Mokoro, a traditional canoe

The hippos on the Okavango delta

The hippos on the Okavango delta

The plane flights discover the incredible biodiversity of the Okavango

The plane flights discover the incredible biodiversity of the Okavango

Botswana's Okavango Delta became the 1000th site inscribed on the UNESCO World Heritage List

Botswana’s Okavango Delta became the 1000th site inscribed on the UNESCO World Heritage List

The leopard

The leopard

In the forests of Moremi, attention is attracted to the baobabs, these giants have notches in their trunk, these notches are traces of tusks of elephants, which eat the peel to remove water during the dry season.
African baobab and the elephant

African baobab and the elephant

On the journey from the Okavango Delta to the Chobe National Park, near the border with Namibia, you can see herds of elephants, impalas and zebras, leopards, the Khwai river meanders and savannah dotted by beautiful umbrella acacias. Chobe Park, founded in 1968 is divided into four geographic areas, is home for 15 species of animals.
Chobe National Park

Chobe National Park

Chobe_National_Park

Chobe National Park

Going to the Mababe port, the entrance to Chobe park, you are surprised to see that the water tanks are protected by bunkers. The elephants are most abundant in this park: is estimated that there are about 50,000 of them during the dry season, and frequently you can see herds of more than 200 heads. Four countries – Botswana, Namibia, Zambia, Zimbabwe- converge here and therefore there is plenty of opportunitiies for adventure beyond their borders. The most sought after tour is of course the Victoria Falls, roaring on the border between Zimbabwe and Zambia.

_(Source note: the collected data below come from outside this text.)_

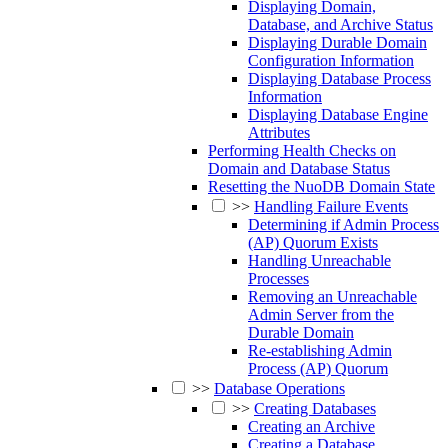
Displaying Domain,
Database, and Archive Status
Displaying Durable Domain
Configuration Information
Displaying Database Process
Information
Displaying Database Engine
Attributes
Performing Health Checks on
Domain and Database Status
Resetting the NuoDB Domain State
>>
Handling Failure Events
Determining if Admin Process
(AP) Quorum Exists
Handling Unreachable
Processes
Removing an Unreachable
Admin Server from the
Durable Domain
Re-establishing Admin
Process (AP) Quorum
>>
Database Operations
>>
Creating Databases
Creating an Archive
Creating a Database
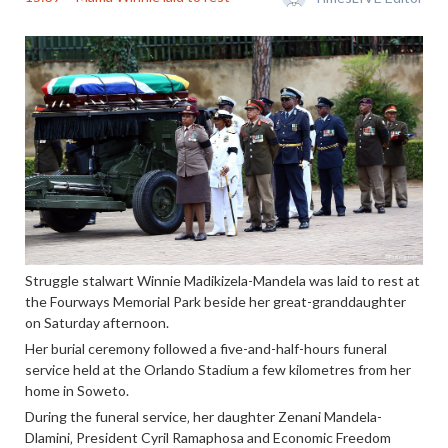
Struggle stalwart Winnie Madikizela-Mandela was laid to rest at
the Fourways Memorial Park beside her great-granddaughter
on Saturday afternoon.
Her burial ceremony followed a five-and-half-hours funeral
service held at the Orlando Stadium a few kilometres from her
home in Soweto.
During the funeral service‚ her daughter Zenani Mandela-
Dlamini‚ President Cyril Ramaphosa and Economic Freedom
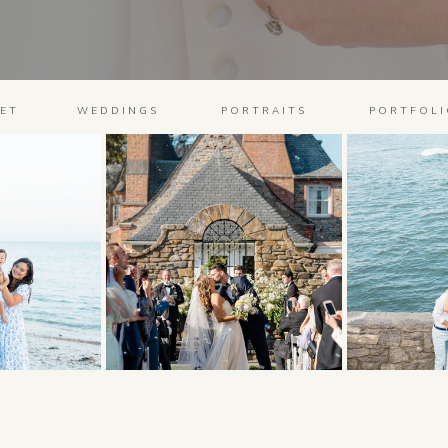
ET
WEDDINGS
PORTRAITS
PORTFOLI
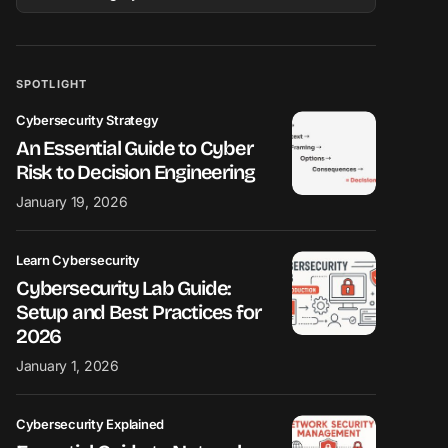
SPOTLIGHT
Cybersecurity Strategy
An Essential Guide to Cyber
Risk to Decision Engineering
January 19, 2026
Learn Cybersecurity
Cybersecurity Lab Guide:
Setup and Best Practices for
2026
January 1, 2026
Cybersecurity Explained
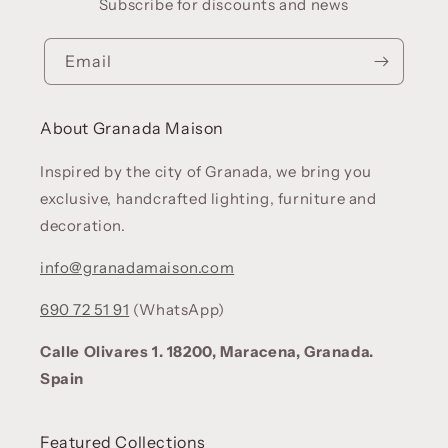
Subscribe for discounts and news
Email
About Granada Maison
Inspired by the city of Granada, we bring you
exclusive, handcrafted lighting, furniture and
decoration.
info@granadamaison.com
690 72 51 91
(WhatsApp)
Calle Olivares 1. 18200, Maracena, Granada.
Spain
Featured Collections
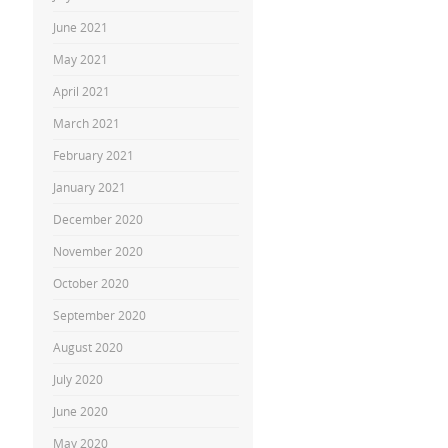
June 2021
May 2021
April 2021
March 2021
February 2021
January 2021
December 2020
November 2020
October 2020
September 2020
August 2020
July 2020
June 2020
May 2020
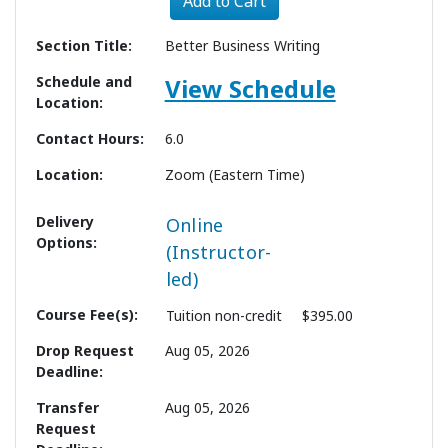
Add to Cart
Section Title
Better Business Writing
Schedule and
View Schedule
Location
Contact Hours
6.0
Location
Zoom (Eastern Time)
Delivery
Online
Options
(Instructor-
led)
Course Fee(s)
Tuition
non-credit
$395.00
Drop Request
Aug 05, 2026
Deadline
Transfer
Aug 05, 2026
Request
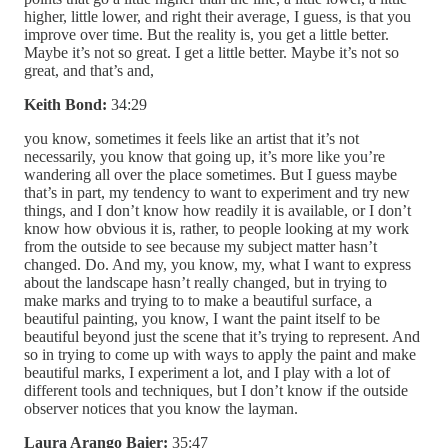
higher, little lower, and right their average, I guess, is that you
improve over time. But the reality is, you get a little better.
Maybe it’s not so great. I get a little better. Maybe it’s not so
great, and that’s and,
Keith Bond:
34:29
you know, sometimes it feels like an artist that it’s not
necessarily, you know that going up, it’s more like you’re
wandering all over the place sometimes. But I guess maybe
that’s in part, my tendency to want to experiment and try new
things, and I don’t know how readily it is available, or I don’t
know how obvious it is, rather, to people looking at my work
from the outside to see because my subject matter hasn’t
changed. Do. And my, you know, my, what I want to express
about the landscape hasn’t really changed, but in trying to
make marks and trying to to make a beautiful surface, a
beautiful painting, you know, I want the paint itself to be
beautiful beyond just the scene that it’s trying to represent. And
so in trying to come up with ways to apply the paint and make
beautiful marks, I experiment a lot, and I play with a lot of
different tools and techniques, but I don’t know if the outside
observer notices that you know the layman.
Laura Arango Baier:
35:47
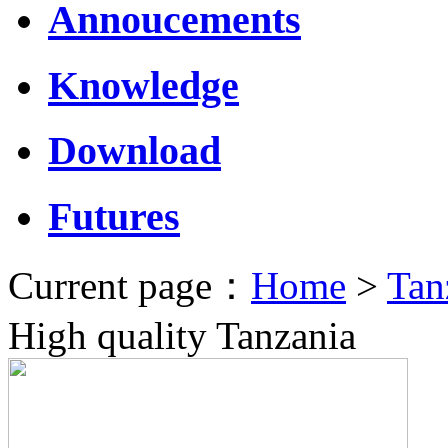
Annoucements
Knowledge
Download
Futures
Current page：
Home
>
Tan
High quality Tanzania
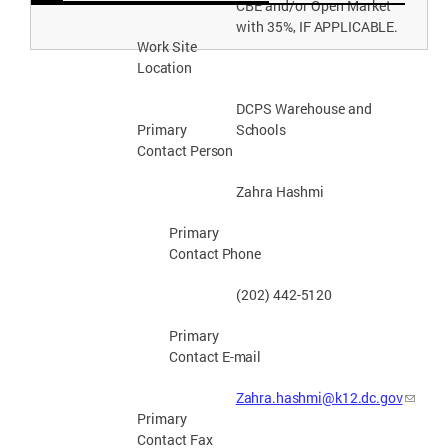
CBE and/or Open Market
with 35%, IF
APPLICABLE.
Work Site
Location
DCPS Warehouse and
Schools
Primary
Contact
Person
Zahra
Hashmi
Primary
Contact
Phone
(202) 442-
5120
Primary
Contact E-
mail
Zahra.hashmi@k12.dc.gov
Primary
Contact Fax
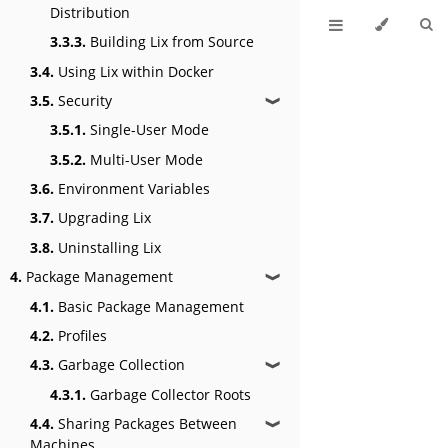
Distribution
3.3.3.
Building Lix from Source
3.4.
Using Lix within Docker
3.5.
Security
❱
3.5.1.
Single-User Mode
3.5.2.
Multi-User Mode
3.6.
Environment Variables
3.7.
Upgrading Lix
3.8.
Uninstalling Lix
4.
Package Management
❱
4.1.
Basic Package Management
4.2.
Profiles
4.3.
Garbage Collection
❱
4.3.1.
Garbage Collector Roots
4.4.
Sharing Packages Between
❱
Machines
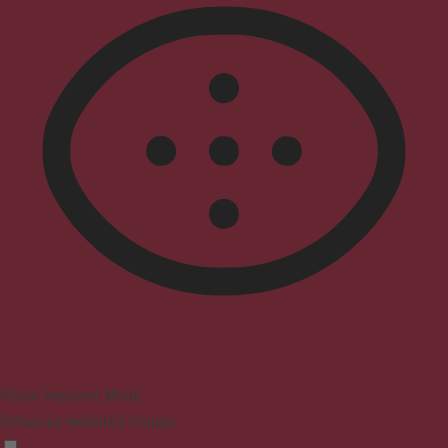
Vision Impaired Mode
Enhances website's visuals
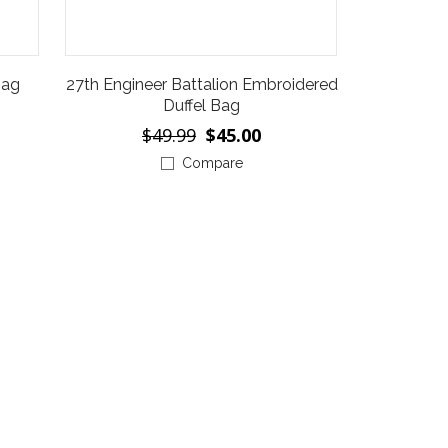
Bag
27th Engineer Battalion Embroidered
Duffel Bag
$49.99
$45.00
Compare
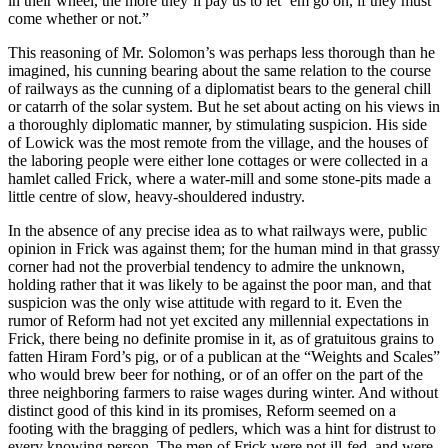
in their wheel, the more they’ll pay us to let ’em go on, if they must
come whether or not.”
This reasoning of Mr. Solomon’s was perhaps less thorough than he
imagined, his cunning bearing about the same relation to the course
of railways as the cunning of a diplomatist bears to the general chill
or catarrh of the solar system. But he set about acting on his views in
a thoroughly diplomatic manner, by stimulating suspicion. His side
of Lowick was the most remote from the village, and the houses of
the laboring people were either lone cottages or were collected in a
hamlet called Frick, where a water-mill and some stone-pits made a
little centre of slow, heavy-shouldered industry.
In the absence of any precise idea as to what railways were, public
opinion in Frick was against them; for the human mind in that grassy
corner had not the proverbial tendency to admire the unknown,
holding rather that it was likely to be against the poor man, and that
suspicion was the only wise attitude with regard to it. Even the
rumor of Reform had not yet excited any millennial expectations in
Frick, there being no definite promise in it, as of gratuitous grains to
fatten Hiram Ford’s pig, or of a publican at the “Weights and Scales”
who would brew beer for nothing, or of an offer on the part of the
three neighboring farmers to raise wages during winter. And without
distinct good of this kind in its promises, Reform seemed on a
footing with the bragging of pedlers, which was a hint for distrust to
every knowing person. The men of Frick were not ill-fed, and were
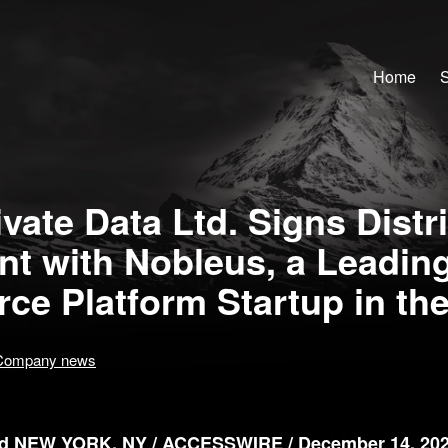
Home
S
vate Data Ltd. Signs Distr
t with Nobleus, a Leadin
e Platform Startup in th
Company news
 NEW YORK, NY / ACCESSWIRE / December 14, 202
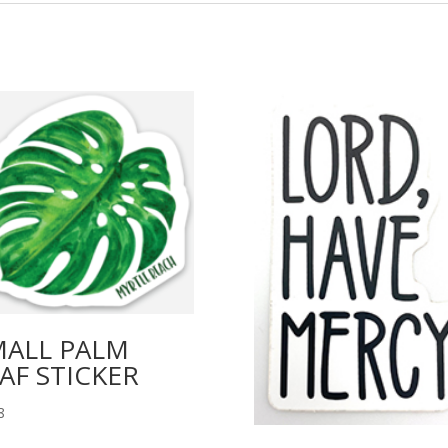
MALL PALM
AF STICKER
8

Victoria Falls, natural spectacle

A huge wall of water 1,700 feet wide drops 60 million liters of water every minute when it comes down from the height of 108 meters. So great are the falls of the river Zambezi. On November 16, 1855 this amazing scenery captivated the British explorer David Livingstone to the point that he decided that something so beautiful and unique had to bear the name of his monarch, Queen Victoria. The same name was given to a resort town situated just one kilometer away from the Victoria Falls.

A rainbow spans the column of vapor that rises 400 meters from the base of the waterfall, Mosi-oa-Tunya for natives.

A rainbow spans the column of vapor that rises 400 meters from the base of the waterfall, Mosi-oa-Tunya for natives.

Victoria Falls

Victoria Falls

Mosi-oa-Tunya National Park in Zambia is an UNESCO World Heritage site along is twinned to the Victoria Falls National Park in Zimbabwe.

Mosi-oa-Tunya National Park in Zambia is an UNESCO World Heritage site along is twinned to the Victoria Falls National Park in Zimbabwe.